第6話 ルクスと、イジメを受けている生徒
「よっし、それじゃ今日もダンジョンに……ん?」
昼休みの時間帯になって。
午前の退屈な座学を終え、いつものごとくダンジョンに向かおうと廊下を歩いていたルクスが窓の外に目を向ける。
そこには男子生徒が数名。
見るに、一人の生徒を取り囲んでいるようだった。
(あれは……)
ルクスは取り囲まれている男子生徒に見覚えがあった。
というより、クラスメイトだった。
「確か、コランだっけか。この前E組から落ちてきたっていう」
ルクスは3日ほど前に担任のオリオールが紹介していたことを思い出し、独りごちる。
まだ転級してきたばかりということもあって話したことはなかったが、ぽっちゃり体型かつ陰の薄い生徒だったとルクスは記憶していた。
「取り囲んでいるのは……あー、Cクラスの奴らか」
男子生徒連中の胸元を確認したルクスが呟く。
リベルタ学園の制服には襟章の部分に小型の水晶が付属しており、所属しているクラスによりその水晶の色が異なるのだ。
取り囲んでいる生徒の襟章に着いている水晶の色は紫紺。
Cクラスの生徒であることを表していた。
ちなみにルクスの所属するFクラスの生徒が着ける色は白であり、取り囲まれているコランも白の水晶である。
「絡まれてる、って感じだよな。仕方ない」
ルクスが放った「仕方ない」という言葉は、Fクラスの生徒が上級クラスに目をつけられているから、関わったら面倒事になりそうだから、という意味ではない。

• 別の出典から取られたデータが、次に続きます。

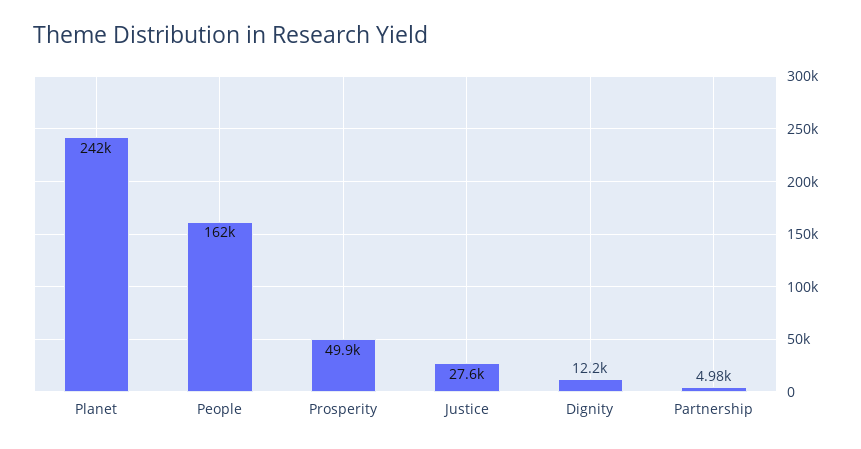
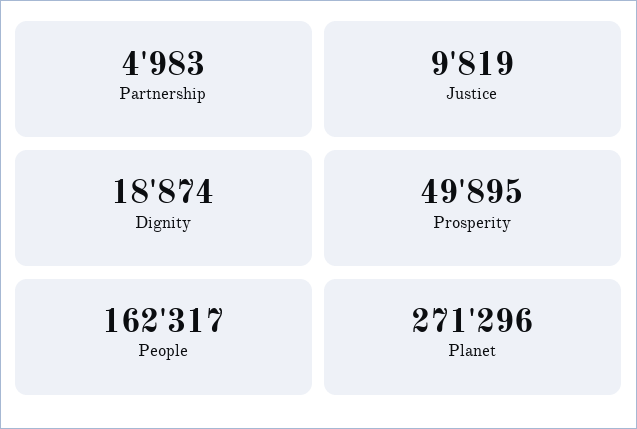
  {
-   "Planet": 242000,
+   "Planet": 271296,
    "People": 162317,
    "Prosperity": 49895,
-   "Justice": 27600,
+   "Justice": 9819,
-   "Dignity": 12200,
+   "Dignity": 18874,
    "Partnership": 4983
  }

昼休みのダンジョン探索は諦めることになるが仕方ない、という意味である。
「ちょっと失礼しますー」
「え……?」
「なっ、お前どっから現れやがった!」
ルクスが割って入ると、コランとCクラスの生徒たちは一様に目を見開く。
連中の目にはルクスが突然現れたように見えたのだ。
なお、ルクスは窓から飛び降りたわけだが、元いたのはFクラスの教室がある階。
6階と少しばかり高い地点からの落下だったが、多数の魔法を扱えるルクスにしてみれば造作もない事だった。
「皆さん怖い顔しちゃって。何かあったんですか?」
ルクスが飄々と尋ねると、Cクラスの先頭にいた生徒が舌打ちする。
「うるせえな。テメェには関係ねえだろ。オレたちとそこにいるコランとの問題なんだよ」
「……」
ルクスがちらりと後ろを見やると、コランが体を震わせて怯えていた。
「おうコラン。オレらの分の昼メシ買ってこいって言ったよな。テメェはお使いもロクにできねえのか?」
「で、でも、購買にはもう売っているものがなくて……。頑張ったんですが、その……」
「言い訳してんじゃねえ! 頑張ったなんてのはどうでもいいんだよ! オレらの昼メシ、どうしてくれんだ!」
どうやらCクラスの生徒たちとコランは顔見知りのようだ。
そして、そのやり取りから察するに――。
(イジメ……ってことなんだろうなぁ。くだらない……)
ルクスは胸の内で大きく溜息をつく。
前に絡んできたBクラスの不良生徒と同様、変な劣等感でもあるのか、中間クラスにはこういう輩が多いのだ。
(コランにとっては災難もいいところだな……)
どちらにしてもくだらないなと思いながらも、ルクスはこの場を切り抜けることを選んだ。
「まあまあ、Cクラスの方々。ここはどうか一つ穏便に――あ、ロゼッタ副生徒会長!」
「なっ――」
ルクスがCクラスの生徒たちの後ろを指差し叫ぶ。
それは嘘だったが、生徒会の人間にイジメの現場を見られていたらマズいとでも思ったのか、Cクラスの連中は馬鹿正直に後ろを振り返った。
その隙に、ルクスはコランを抱えてその場を去ろうとする。
(――風魔法、《シルフィード》)
ルクスがある魔法を発動すると、局所的な突風が吹き荒れる。
それは目眩ましと移動速度の上昇という二つの効果をもたらし、ルクスはコランを抱えたままCクラスの生徒たちの前から校舎の角へと跳躍した。
「あっ! クソッ! どこに行きやがった!」
Cクラスの連中が辺りを見渡すが、もう遅い。
既にコランを抱えたルクスは死角へと移動した後だ。
「ふぅ……。何とか撒けたかな」
「あ、ありがとう……」
抱えていたコランに礼を言われ、ルクスはそれにニカッと笑い返してみせた。